▶ **WHAT TO WORK ON**
Retype the lines of the entries below word for word, starting at the line containing "Teaching Assistant Materials" and ending at the line containing "Object-Oriented Programming II", both included.

__________________________________________________

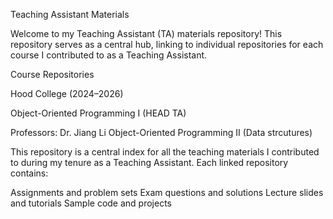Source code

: Teaching Assistant Materials

Welcome to my Teaching Assistant (TA) materials repository!
This repository serves as a central hub, linking to individual repositories for each course I contributed to as a Teaching Assistant.

Course Repositories

Hood College (2024–2026)

Object-Oriented Programming I (HEAD TA)

Professors: Dr. Jiang Li
Object-Oriented Programming II (Data strcutures)


This repository is a central index for all the teaching materials I contributed to during my tenure as a Teaching Assistant. Each linked repository contains:

Assignments and problem sets
Exam questions and solutions
Lecture slides and tutorials
Sample code and projects
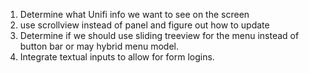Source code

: 1. Determine what Unifi info we want to see on the screen
2. use scrollview instead of panel and figure out how to update
3. Determine if we should use sliding treeview for the menu instead of button bar 
   or may hybrid menu model. 
4. Integrate textual inputs to allow for form logins.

__________________________________________________

▶ **EXERCISE RESPONSE**
: Teaching Assistant Materials

Welcome to my Teaching Assistant (TA) materials repository!
This repository serves as a central hub, linking to individual repositories for each course I contributed to as a Teaching Assistant.

Course Repositories

Hood College (2024–2026)

Object-Oriented Programming I (HEAD TA)

Professors: Dr. Jiang Li
Object-Oriented Programming II (Data strcutures)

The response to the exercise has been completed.